## What is asked
Copy out the stretch from the line containing "family: Ranunculaceae" through the line containing "family: Aulacomniaceae", with "common name" renamed to "vernacular name" and nothing else changed.

## Data entries
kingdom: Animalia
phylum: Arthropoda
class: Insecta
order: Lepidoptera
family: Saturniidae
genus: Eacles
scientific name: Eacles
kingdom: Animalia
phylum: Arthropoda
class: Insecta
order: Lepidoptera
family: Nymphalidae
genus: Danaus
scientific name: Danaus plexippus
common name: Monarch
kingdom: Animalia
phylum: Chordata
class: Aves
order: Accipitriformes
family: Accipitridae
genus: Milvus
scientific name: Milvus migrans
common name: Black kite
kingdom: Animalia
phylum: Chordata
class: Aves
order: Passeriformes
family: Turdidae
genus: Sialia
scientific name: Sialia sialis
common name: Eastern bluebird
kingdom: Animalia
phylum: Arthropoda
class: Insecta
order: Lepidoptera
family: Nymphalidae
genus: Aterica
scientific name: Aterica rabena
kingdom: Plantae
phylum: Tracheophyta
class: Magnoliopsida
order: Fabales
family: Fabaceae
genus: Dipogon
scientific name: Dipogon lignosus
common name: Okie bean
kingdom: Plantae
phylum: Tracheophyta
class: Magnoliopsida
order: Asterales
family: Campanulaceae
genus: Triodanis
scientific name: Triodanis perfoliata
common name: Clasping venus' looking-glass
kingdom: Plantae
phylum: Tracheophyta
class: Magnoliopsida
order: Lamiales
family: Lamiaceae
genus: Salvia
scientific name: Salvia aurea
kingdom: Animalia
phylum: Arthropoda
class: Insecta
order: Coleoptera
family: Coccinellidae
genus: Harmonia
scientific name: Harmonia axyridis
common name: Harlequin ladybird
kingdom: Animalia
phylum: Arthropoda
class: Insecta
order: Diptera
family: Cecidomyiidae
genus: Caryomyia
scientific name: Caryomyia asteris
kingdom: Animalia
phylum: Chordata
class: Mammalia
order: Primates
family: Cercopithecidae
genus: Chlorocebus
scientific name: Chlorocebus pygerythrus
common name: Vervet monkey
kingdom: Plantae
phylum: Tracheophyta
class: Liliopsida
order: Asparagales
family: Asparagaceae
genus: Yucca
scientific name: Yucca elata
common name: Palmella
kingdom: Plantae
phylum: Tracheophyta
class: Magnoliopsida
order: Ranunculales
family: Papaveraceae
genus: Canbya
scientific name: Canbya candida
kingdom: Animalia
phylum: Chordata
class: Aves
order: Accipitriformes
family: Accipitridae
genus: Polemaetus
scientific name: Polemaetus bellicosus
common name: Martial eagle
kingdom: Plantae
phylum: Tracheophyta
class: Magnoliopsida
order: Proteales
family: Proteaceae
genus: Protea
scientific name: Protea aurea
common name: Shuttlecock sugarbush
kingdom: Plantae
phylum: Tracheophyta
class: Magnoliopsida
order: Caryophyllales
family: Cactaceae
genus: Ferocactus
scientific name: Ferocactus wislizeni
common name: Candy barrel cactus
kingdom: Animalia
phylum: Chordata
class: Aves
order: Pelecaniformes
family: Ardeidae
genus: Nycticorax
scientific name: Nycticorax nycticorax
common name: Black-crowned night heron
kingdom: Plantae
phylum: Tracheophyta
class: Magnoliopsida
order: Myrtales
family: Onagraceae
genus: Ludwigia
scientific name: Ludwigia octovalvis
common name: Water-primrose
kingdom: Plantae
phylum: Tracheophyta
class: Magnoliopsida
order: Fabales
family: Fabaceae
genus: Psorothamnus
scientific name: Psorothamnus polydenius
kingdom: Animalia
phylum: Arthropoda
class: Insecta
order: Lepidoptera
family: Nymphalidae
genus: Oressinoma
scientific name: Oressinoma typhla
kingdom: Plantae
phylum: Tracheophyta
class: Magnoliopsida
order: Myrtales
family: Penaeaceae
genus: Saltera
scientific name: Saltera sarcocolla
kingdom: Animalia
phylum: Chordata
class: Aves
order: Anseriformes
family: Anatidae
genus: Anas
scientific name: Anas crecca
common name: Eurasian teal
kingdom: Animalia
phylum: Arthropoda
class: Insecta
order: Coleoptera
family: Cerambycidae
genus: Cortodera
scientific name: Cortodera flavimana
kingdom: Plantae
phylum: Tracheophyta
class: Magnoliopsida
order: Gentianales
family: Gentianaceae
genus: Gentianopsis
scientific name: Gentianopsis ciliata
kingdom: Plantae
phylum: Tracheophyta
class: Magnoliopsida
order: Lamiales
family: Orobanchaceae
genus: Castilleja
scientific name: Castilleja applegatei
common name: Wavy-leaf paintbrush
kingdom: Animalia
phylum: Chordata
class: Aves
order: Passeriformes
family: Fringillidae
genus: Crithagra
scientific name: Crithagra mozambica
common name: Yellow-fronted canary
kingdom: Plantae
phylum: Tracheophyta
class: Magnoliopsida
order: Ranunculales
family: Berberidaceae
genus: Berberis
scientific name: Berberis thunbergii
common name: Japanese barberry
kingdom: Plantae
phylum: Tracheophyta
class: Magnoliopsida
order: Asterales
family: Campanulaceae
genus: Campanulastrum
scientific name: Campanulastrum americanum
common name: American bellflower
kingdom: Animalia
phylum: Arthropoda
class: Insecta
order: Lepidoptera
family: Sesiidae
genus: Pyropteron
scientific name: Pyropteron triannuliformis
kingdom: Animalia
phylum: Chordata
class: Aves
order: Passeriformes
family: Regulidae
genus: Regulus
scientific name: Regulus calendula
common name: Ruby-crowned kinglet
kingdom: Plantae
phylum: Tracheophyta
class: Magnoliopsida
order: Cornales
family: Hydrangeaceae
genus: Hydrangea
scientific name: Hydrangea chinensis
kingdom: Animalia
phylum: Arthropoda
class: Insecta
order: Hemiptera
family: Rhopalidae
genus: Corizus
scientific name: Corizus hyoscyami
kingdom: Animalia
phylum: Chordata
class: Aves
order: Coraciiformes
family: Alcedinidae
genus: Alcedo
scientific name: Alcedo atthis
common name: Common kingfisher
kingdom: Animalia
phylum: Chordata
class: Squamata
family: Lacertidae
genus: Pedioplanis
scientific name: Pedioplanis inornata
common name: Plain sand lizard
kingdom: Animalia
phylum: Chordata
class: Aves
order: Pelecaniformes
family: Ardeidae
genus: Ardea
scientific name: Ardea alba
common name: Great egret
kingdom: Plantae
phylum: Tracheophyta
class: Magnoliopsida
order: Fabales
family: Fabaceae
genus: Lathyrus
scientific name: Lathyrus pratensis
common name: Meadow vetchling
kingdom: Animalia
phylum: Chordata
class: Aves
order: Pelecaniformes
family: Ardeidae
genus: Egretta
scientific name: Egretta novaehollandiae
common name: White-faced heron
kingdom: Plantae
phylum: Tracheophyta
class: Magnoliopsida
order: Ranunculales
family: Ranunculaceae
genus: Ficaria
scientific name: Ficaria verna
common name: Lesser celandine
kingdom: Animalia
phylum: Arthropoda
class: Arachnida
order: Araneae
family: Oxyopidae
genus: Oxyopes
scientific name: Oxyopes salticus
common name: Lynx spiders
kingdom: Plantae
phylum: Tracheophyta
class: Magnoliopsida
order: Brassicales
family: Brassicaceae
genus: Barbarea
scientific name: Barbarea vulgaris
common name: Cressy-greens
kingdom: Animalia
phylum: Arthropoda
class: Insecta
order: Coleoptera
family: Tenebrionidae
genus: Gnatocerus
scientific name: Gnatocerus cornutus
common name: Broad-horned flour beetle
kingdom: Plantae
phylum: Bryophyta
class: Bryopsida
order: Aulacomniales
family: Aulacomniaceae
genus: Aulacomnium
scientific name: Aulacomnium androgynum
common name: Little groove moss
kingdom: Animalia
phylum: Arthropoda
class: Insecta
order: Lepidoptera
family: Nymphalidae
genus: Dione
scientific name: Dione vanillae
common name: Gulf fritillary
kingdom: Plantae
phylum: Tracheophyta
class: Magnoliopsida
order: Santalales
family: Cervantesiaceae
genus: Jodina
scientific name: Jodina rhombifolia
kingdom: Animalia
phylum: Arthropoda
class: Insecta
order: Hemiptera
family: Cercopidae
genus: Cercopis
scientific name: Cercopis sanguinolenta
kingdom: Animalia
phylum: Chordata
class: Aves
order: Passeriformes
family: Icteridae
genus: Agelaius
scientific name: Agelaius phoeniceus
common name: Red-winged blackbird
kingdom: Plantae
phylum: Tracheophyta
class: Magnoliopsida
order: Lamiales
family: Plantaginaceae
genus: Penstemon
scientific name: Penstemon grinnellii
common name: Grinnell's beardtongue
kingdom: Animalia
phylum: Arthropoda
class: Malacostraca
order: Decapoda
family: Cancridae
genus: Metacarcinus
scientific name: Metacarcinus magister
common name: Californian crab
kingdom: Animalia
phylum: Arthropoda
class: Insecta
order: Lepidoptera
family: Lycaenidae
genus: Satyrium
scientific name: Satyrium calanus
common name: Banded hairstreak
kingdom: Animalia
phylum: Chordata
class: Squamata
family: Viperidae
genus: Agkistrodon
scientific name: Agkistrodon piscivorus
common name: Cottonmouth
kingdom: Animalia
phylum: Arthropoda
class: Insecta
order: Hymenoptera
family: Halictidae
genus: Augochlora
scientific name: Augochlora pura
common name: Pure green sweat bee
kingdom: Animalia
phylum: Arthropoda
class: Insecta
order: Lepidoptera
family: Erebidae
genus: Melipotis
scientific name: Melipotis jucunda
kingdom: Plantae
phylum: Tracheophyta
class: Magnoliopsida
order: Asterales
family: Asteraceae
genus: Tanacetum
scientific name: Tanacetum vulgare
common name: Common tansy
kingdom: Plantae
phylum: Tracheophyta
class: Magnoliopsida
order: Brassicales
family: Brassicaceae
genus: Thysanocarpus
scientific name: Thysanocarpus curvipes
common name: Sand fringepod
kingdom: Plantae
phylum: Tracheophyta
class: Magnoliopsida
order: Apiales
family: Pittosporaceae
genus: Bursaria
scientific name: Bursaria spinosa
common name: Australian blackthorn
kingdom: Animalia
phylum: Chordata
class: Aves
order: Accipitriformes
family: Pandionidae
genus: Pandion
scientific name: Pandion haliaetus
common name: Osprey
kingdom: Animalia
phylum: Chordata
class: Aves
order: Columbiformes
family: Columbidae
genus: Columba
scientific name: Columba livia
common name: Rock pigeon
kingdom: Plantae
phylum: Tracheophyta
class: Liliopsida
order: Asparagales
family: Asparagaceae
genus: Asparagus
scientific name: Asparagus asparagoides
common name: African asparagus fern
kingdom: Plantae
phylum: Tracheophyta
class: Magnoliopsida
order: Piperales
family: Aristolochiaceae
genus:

## Task result
family: Ranunculaceae
genus: Ficaria
scientific name: Ficaria verna
vernacular name: Lesser celandine
kingdom: Animalia
phylum: Arthropoda
class: Arachnida
order: Araneae
family: Oxyopidae
genus: Oxyopes
scientific name: Oxyopes salticus
vernacular name: Lynx spiders
kingdom: Plantae
phylum: Tracheophyta
class: Magnoliopsida
order: Brassicales
family: Brassicaceae
genus: Barbarea
scientific name: Barbarea vulgaris
vernacular name: Cressy-greens
kingdom: Animalia
phylum: Arthropoda
class: Insecta
order: Coleoptera
family: Tenebrionidae
genus: Gnatocerus
scientific name: Gnatocerus cornutus
vernacular name: Broad-horned flour beetle
kingdom: Plantae
phylum: Bryophyta
class: Bryopsida
order: Aulacomniales
family: Aulacomniaceae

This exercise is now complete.